Note
Access to this page requires authorization. You can try signing in or changing directories.
Access to this page requires authorization. You can try changing directories.
Azure DevTest Labs has three built-in roles: Owner, Contributor, and DevTest Labs User, that define the access necessary to do specific lab tasks. Lab owners use Azure role-based access control (RBAC) to add lab users with assigned roles. This article lists the tasks each role can do, and describes how Lab Owners can add members to lab roles by using the Azure portal or an Azure PowerShell script.
Owners, Contributors, and DevTest Labs Users
The following table shows the actions that the DevTest Labs Owner, Contributor, and DevTest Labs User roles can take.
| Action | Owner | Contributor | DevTest Labs User |
|---|---|---|---|
| Lab tasks | |||
| Create labs. | X | X | |
| Add users to labs. | X | ||
| Configure user settings and roles. | X | ||
| Update lab virtual machine (VM) policies. | X | X | |
| Update cost settings. | X | X | |
| VM base tasks | |||
| Enable Marketplace images. | X | X | |
| Add, update, and delete VM base formulas. | X | X | X |
| Add and remove custom images. | X | X | |
| Add, update, and delete formulas. | X | X | |
| Individual VM tasks | |||
| Create VMs. | X | X | X |
| Start, stop, or delete owned VMs. | X | X | X |
| Add or remove VM data disks. | X | X | X |
| Artifact and template tasks | |||
| Add and remove lab artifact and template repositories. | X | X | |
| Create artifacts and templates. | X | X | X |
| Apply artifacts to owned VMs. | X | X | X |
Note
Lab users automatically have the Owner role on VMs they create.
Lab Owner role
Azure permissions propagate from parent scope to child scope. Owners of an Azure subscription that contains labs are automatically Owners of the subscription's labs.
Azure subscription Owners and User Access Administrators can add and assign DevTest Labs Owners, Contributors, and DevTest Labs Users to labs in their subscriptions. Azure subscription Contributors can create labs, but they're Owners of those labs only if a subscription Owner or User Access Administrator assigns them the lab Owner role.
Lab users that are granted the Owner role can add and assign Owners, Contributors, and DevTest Labs Users for their own labs. However, added lab owners have a narrower scope of administration than Azure subscription-based owners. Added owners don't have full access to some resources that the DevTest Labs service creates.
Prerequisites
- You must be a lab Owner, either by assignment from a subscription owner or by inheritance as a subscription owner.
- The user to be added must have a valid Microsoft account. They don't need an Azure subscription.
Add a user to a lab
Lab Owners can add members to lab roles by using the Azure portal or an Azure PowerShell script.
The following procedure adds a user to a lab with DevTest Labs User role.

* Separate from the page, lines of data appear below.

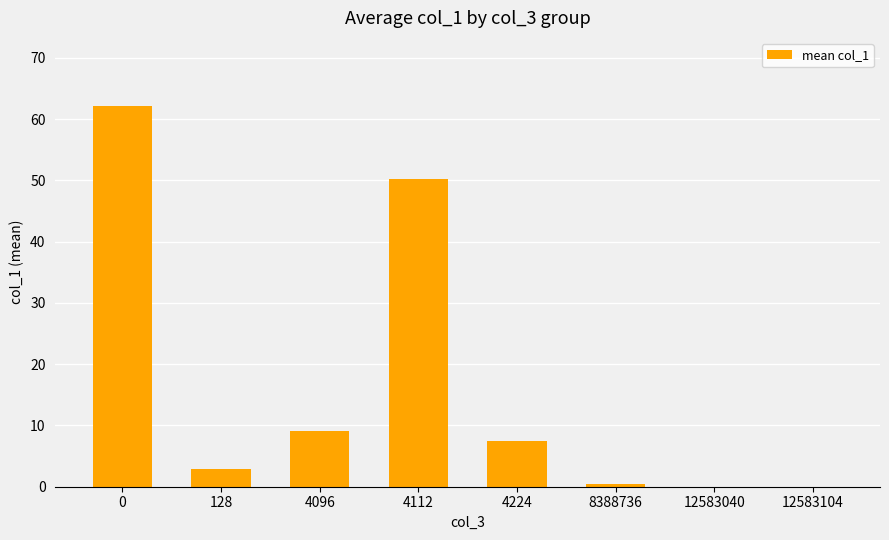

What is the ratio of the value at 128 to the value at 4096?

0.3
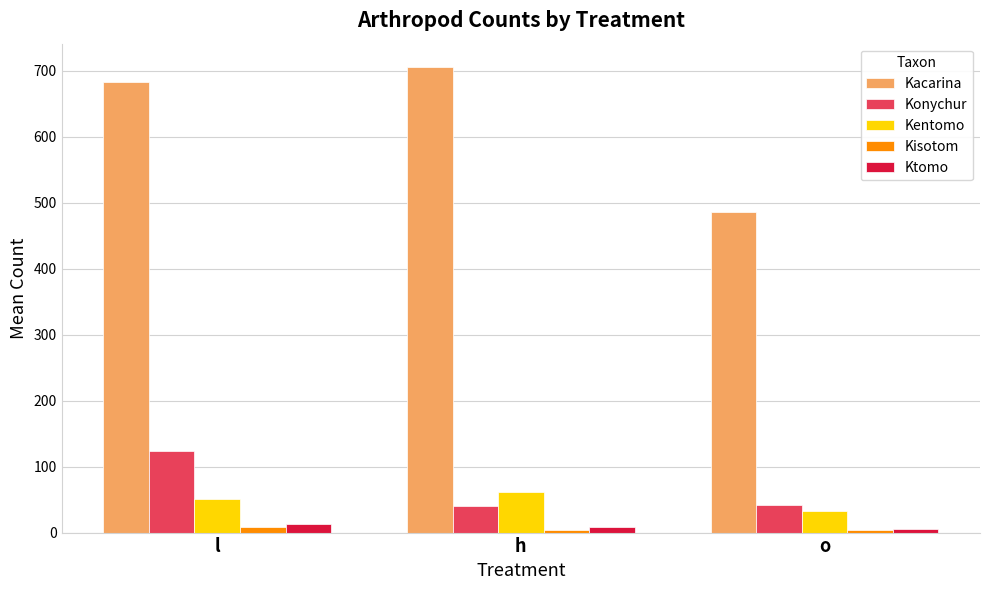

Where is Ktomo nearest to the value 8?

h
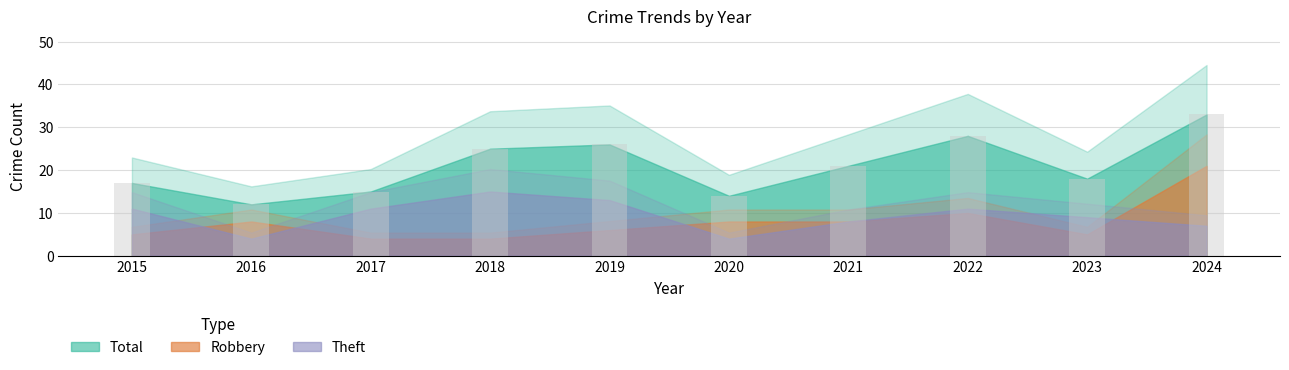

Where is the data nearest to the value 22?

2021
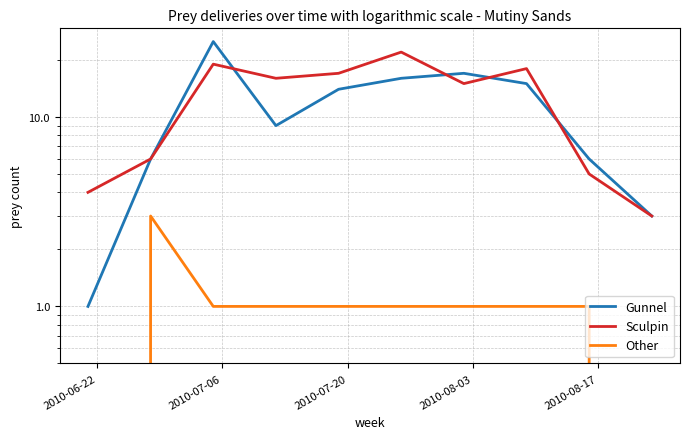

Reading right to left, extract all data points from this chart.

Gunnel: 3	6	15	17	16	14	9	25	6	1
Sculpin: 3	5	18	15	22	17	16	19	6	4
Other: 0	1	1	1	1	1	1	1	3	0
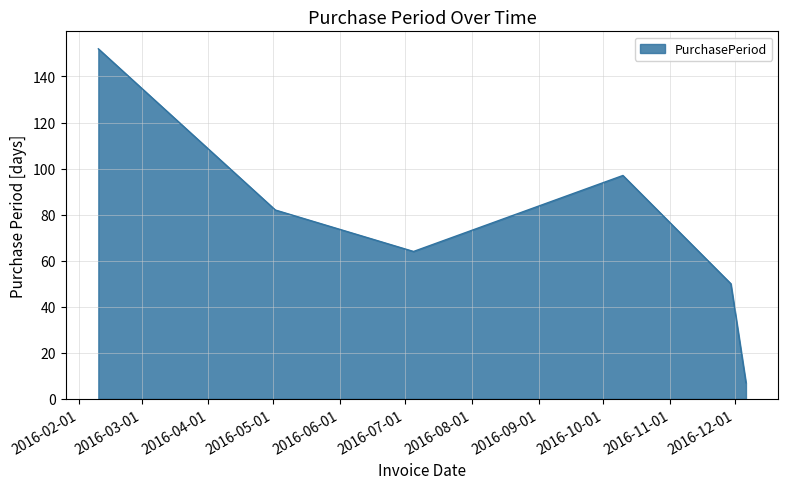

What is the difference between the maximum and minimum values?

145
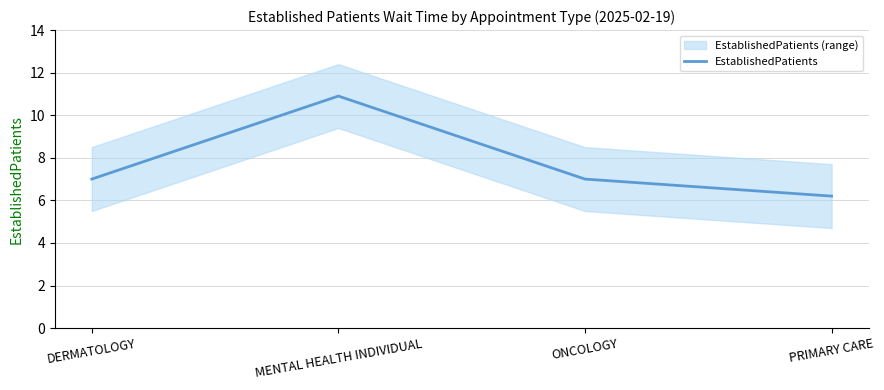

Reading left to right, extract all data points from this chart.

DERMATOLOGY=7.0	MENTAL HEALTH INDIVIDUAL=10.9	ONCOLOGY=7.0	PRIMARY CARE=6.2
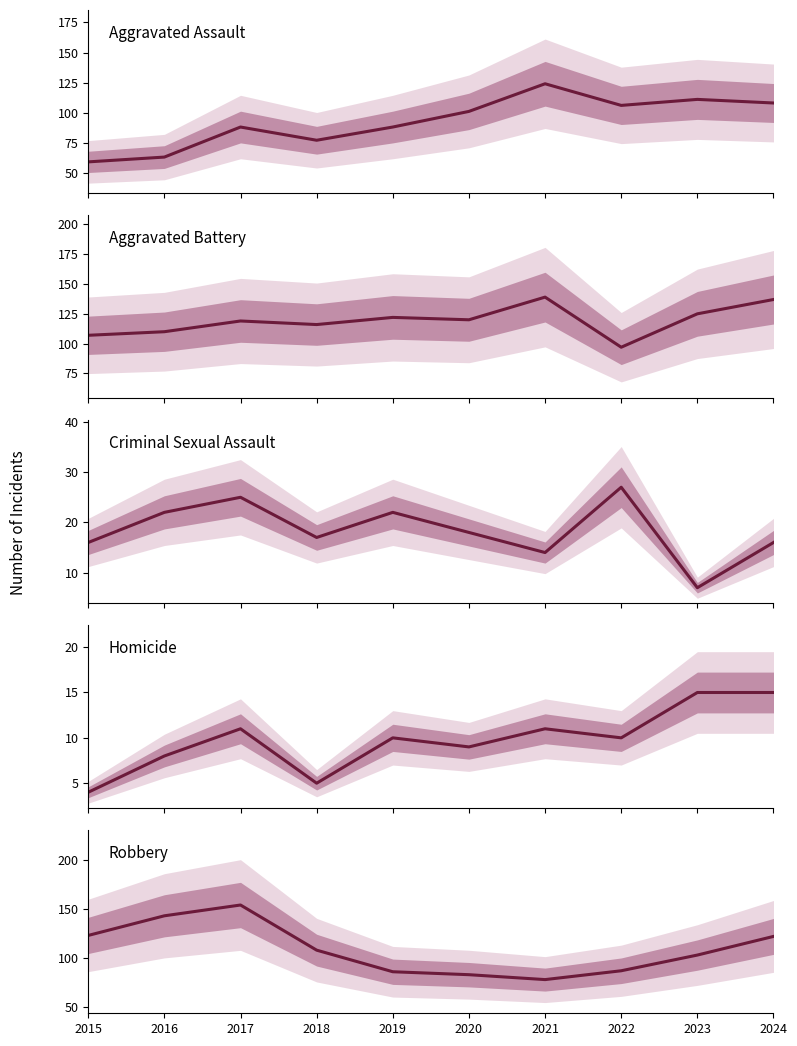

List the labels in order of Aggravated Assault value, smallest first.

2015, 2016, 2018, 2017, 2019, 2020, 2022, 2024, 2023, 2021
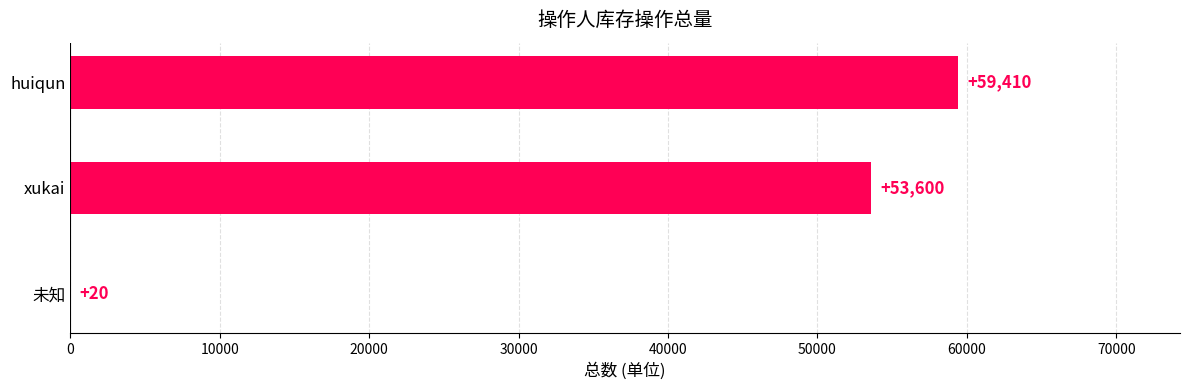

True or false: the data shows 25042 at huiqun.

False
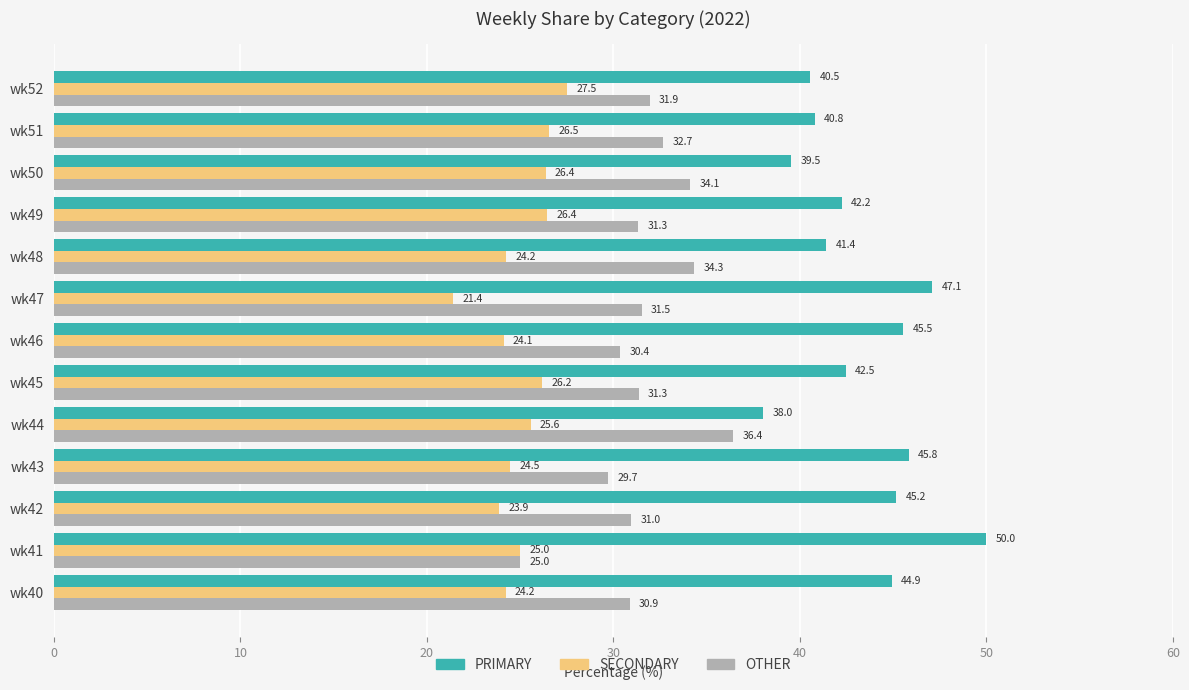

Which series has the largest total across all categories?

PRIMARY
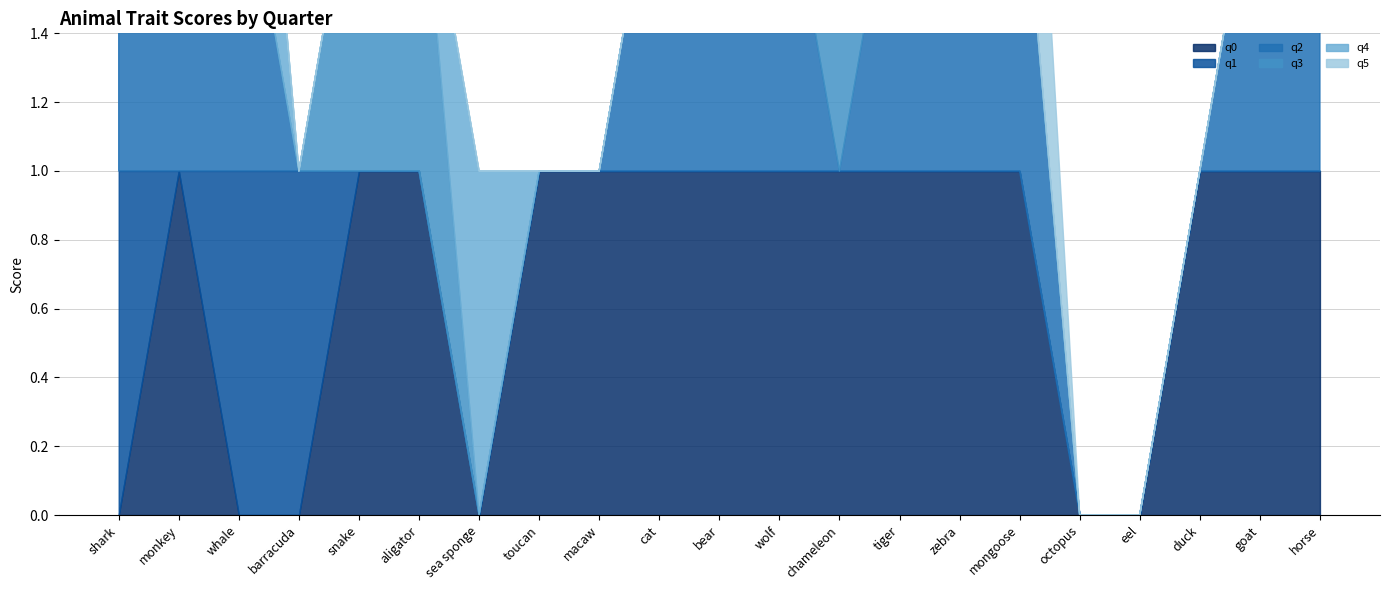

What is the average value of the q0 series?

1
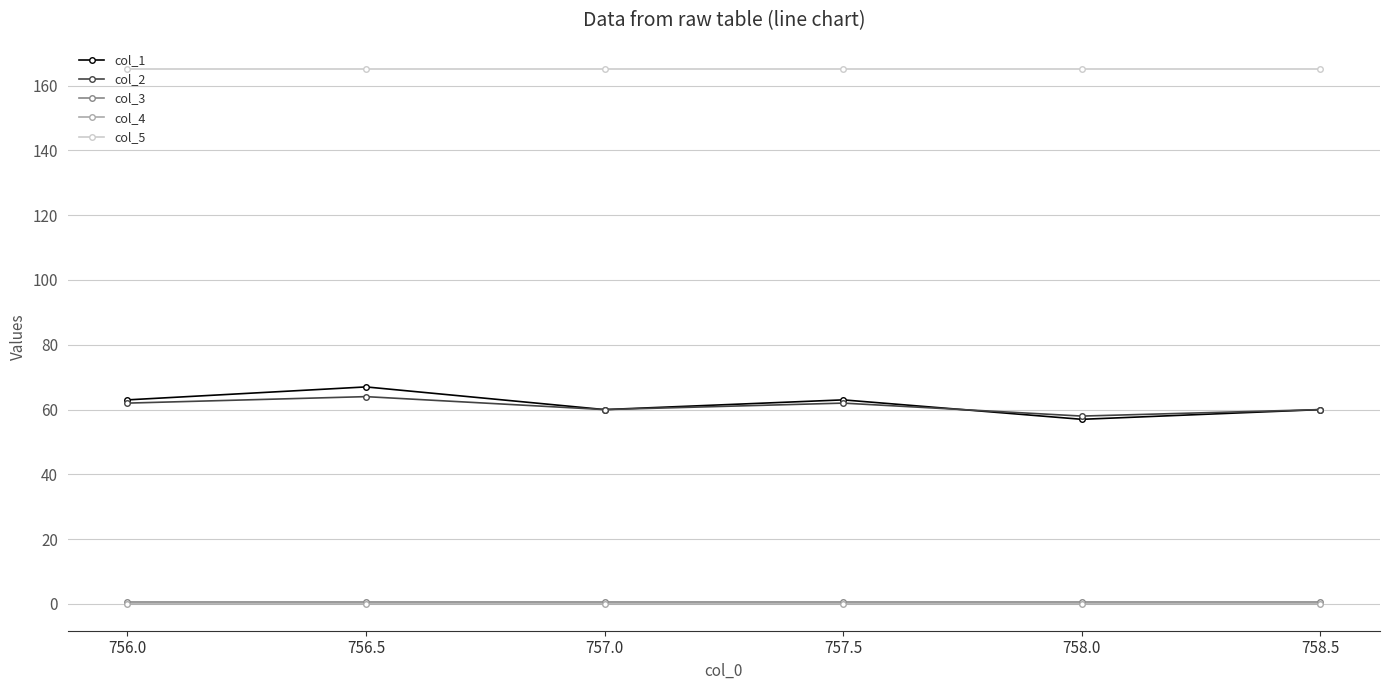

Read the col_3 value at 757.5.

0.5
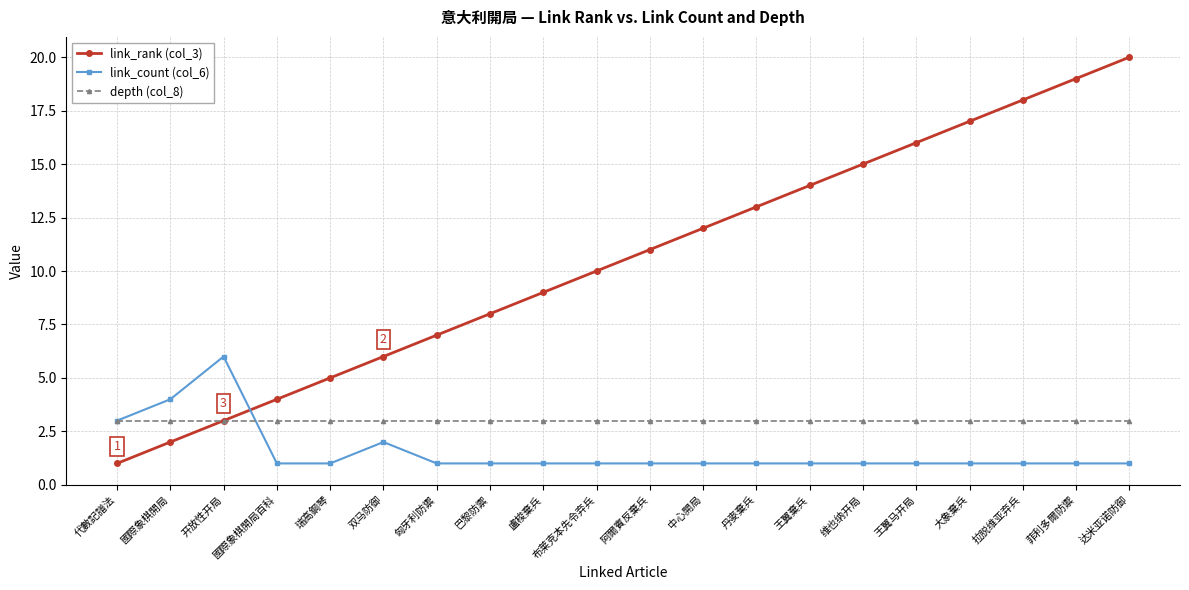

What position from the right is 代數記譜法?

20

If you're an owner of the Azure subscription the lab is in, you can also do this procedure from the subscription's Access control (IAM) page.
On the lab's home page, select Configuration and policies from the left navigation.
On the Configuration and policies page, select Access control (IAM) from the left navigation.
Select Add > Add role assignment or select the Add role assignment button.
On the Add role assignment page, search for and select the DevTest Labs User role, and then select Next.
On the Members tab, select Select members.
On the Select members screen, search for and select the members you want to add, and then select Select.
Select Review + assign, and after reviewing the details, select Review + assign again to add the members.